> [Source extract]:
1. 63
  1.  

  2. 16

    We, um, don’t seem to have a pascal tag. So, there’s that I guess.

    1. 4

      Wow! I wonder how many games on Steam are written in Pascal.

      1. -1

        Why? It is a mature and tried language. It’s not fancy enough. Unlike Rust. /s

        1. 4

          at least now we have the possibility to rewrite it in rust!11

      2. 5

        This is a happy news! I hope it comes with GNU/Linux support! EDIT Ops, yes it does.

        Many years passed since when I used to play, but back then I definitely needed to use Wine.

        Nowadays I would not even install it like that, as I would never trust a closed source program. This solves the trust problem and might solve the portability one EDIT definitely it does)

        1. 1

          Nowadays I would not even install it like that, as I would never trust a closed source program.

          This is mostly an issue with the UNIX design.

          It is fairly safe to run closed source programs under seL4, as they can never exceed their capabilities.

          As Linux’s security model is fairly weak, and the kernel isn’t even formally verified to enforce this weak model and cannot be (due to sheer size), everything running under Linux has to be considered part of the trusted computer base.

          Closed source programs can’t be trusted, as you point out, and thus can’t be allowed to reside within the TCB.

          1. 5

            This is mostly an issue with the UNIX design.

            This is entirely true, but makes it sound like a small problem. It’s like saying “global warming is mostly an issue with cars and power plants”. ;-)

            1. 2

              Fortunately, it is a resolved problem. Use seL4. The whitepaper covers (Chapter 7) how this can be done progressively, with minimum hassle.

              What saddens me is the amount of effort put into the wrong approach, when the right approach exists.

> [Problems to solve]:
(a) Answer these questions about the comment thread:
(i) What did one commenter need to use to play the game years ago?
(ii) Under which system does a commenter say closed source programs are fairly safe to run?
(iii) Which chapter of the whitepaper covers doing this progressively?
(b) Carry on the comment thread from its last comment, keeping the same tone.
The records were drawn from a different source than the text.

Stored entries
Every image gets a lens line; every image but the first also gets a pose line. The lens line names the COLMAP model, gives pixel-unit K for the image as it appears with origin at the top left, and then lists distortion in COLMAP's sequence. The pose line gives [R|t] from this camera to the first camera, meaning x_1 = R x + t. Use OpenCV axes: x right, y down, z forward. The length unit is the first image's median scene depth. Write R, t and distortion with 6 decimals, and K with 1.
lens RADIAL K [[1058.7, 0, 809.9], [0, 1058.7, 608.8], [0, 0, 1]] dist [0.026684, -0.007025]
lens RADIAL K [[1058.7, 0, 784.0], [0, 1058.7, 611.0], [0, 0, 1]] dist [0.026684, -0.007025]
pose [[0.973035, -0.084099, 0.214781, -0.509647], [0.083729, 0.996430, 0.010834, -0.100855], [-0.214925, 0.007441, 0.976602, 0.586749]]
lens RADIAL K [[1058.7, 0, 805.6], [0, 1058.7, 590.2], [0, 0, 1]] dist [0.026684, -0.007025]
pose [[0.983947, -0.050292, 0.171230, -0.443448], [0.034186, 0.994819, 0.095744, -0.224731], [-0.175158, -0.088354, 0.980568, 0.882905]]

> [Exercise responses]:
(a)
(i) Wine
(ii) seL4
(iii) Chapter 7

(b)
              This is akin to making a building “a little higher” again and again, into a seriously unstable large tower, just by carefully adding to the top of it, when the foundation and structure was not made for the purpose.

              The cost in man hours to each of these “little changes” in Linux pains me to read about, when considering how much progress would be made if this effort was put into the right approach, where the cost of progressing is orders of magnitude lower, thanks to fitness for purpose.

              Fortunately, building regulations prevent this. In computing, however, we’re not as fortunate.

              1. 9

                You keep pushing seL4, as though it were some kind of panacea. But consider:

                It doesn’t, and can’t, protect against the well-known hardware vulnerabilities in all modern x86 and ARM chips. It doesn’t even support PowerPC architecture, which is currently the most practical “safe” alternative architecture. It supposedly supports 64-bit RISC-V (yay!) … but, can you even buy a practical RISC-V PC? Not yet. You need a PhD in CS and a few weeks of intensive study just to actually understand the claim of that the formal proof makes. Much more work to really understand the proof itself. So, it’s rather more “faith based” than the marketing would suggest. As a microkernel, it provides very much less functionality than we are conditioned to expect from Linux or BSD. You’d need to supplement it with something like big chunks of Gentoo to even get a baseline usable system. Is any part of Gentoo formally verified? Most serious, real-world vulnerabilities aren’t in the kernel anyway, they are in applications (and occasionally device drivers and similar), so adopting seL4 wouldn’t help with that directly.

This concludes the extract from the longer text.